Yaga : est-ce que l’humour, c’est un métier ?
V.N : Oui, l’humour est un métier. C’est un métier comme celui de journaliste. C’est juste un métier artistique. Et comme tous les métiers artistiques, ça reste difficile de nous classifier. Parce que c’est un métier que tout le monde peut faire : un médecin peut devenir humoriste du jour au lendemain, pareil pour un journaliste ou un militaire. Tout le monde peut le faire. Il n’y a pas de concours spécial. Il suffit de travailler et de te lever pour faire un sketch et les gens rient. Tu fais un deuxième sketch, ils rient. On commence à t’inviter partout et tu débutes ta carrière.
Yaga : comment les jeunes humoristes burundais, en herbe, peuvent devenir des humoristes professionnels et vivre de ce métier ?
V.N : Tout d’abord, il faut commencer par se faire un public. L’humour devient un métier pour toi, quand tu te fais un public, tu as une renommée. Quand les gens attendent ton prochain sketch, la prochaine vidéo que tu vas mettre en ligne. Bah, tu as déjà lancé ta carrière. Maintenant, c’est à toi de ménager ça. Quand tu commences à jouer, on te voit une, deux, trois fois, on apprécie ton sketch, après les propositions commencent à tomber. Et c’est quand ces derniers arrivent que cela te permet de gagner ta vie.
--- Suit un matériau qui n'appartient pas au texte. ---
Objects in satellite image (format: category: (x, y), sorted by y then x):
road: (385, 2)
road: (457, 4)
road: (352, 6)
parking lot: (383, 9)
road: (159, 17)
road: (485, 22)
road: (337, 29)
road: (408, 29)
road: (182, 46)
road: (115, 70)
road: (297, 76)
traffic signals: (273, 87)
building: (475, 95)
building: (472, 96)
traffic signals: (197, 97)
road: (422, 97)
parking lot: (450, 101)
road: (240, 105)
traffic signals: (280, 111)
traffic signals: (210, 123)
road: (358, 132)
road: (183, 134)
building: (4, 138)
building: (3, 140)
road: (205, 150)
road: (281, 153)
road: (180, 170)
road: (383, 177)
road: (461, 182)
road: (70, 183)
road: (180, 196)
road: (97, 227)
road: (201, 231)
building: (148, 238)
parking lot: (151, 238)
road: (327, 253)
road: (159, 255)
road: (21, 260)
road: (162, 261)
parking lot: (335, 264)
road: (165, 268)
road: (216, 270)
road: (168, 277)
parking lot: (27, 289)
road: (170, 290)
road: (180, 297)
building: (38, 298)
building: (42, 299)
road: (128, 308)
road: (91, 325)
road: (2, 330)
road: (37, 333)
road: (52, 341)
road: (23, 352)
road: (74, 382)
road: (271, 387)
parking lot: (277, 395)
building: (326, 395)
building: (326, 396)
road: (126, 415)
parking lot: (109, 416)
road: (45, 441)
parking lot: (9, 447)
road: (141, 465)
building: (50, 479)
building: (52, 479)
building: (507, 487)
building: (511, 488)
Yaga : selon vous, qu’est-ce qui fait un bon humoriste ?
V.N : Ça, moi, je ne sais pas ! (rires) Bah, je dirais qu’un bon humoriste doit avoir de la spontanéité.
Yaga : question qui fait débat un peu partout dans le monde : est-ce qu’on peut rire de tout M. Valéry Ndongo ?
V.N : Oui bien sûr. On peut rire de tout. Ça dépend peut-être… avec qui ou bien à quel moment, mais si on ne rit pas de tout, cela veut dire qu’il y a des tabous. Cela veut dire donc qu’il y a des privilégiés : des personnes qui se sentent au-dessus des autres ou des situations. Cela veut dire qu’on peut rire des autres, mais pas de telles personnes ou de telles situations. Si on ne rit pas de tout, c’est justement cela qui crée des tabous.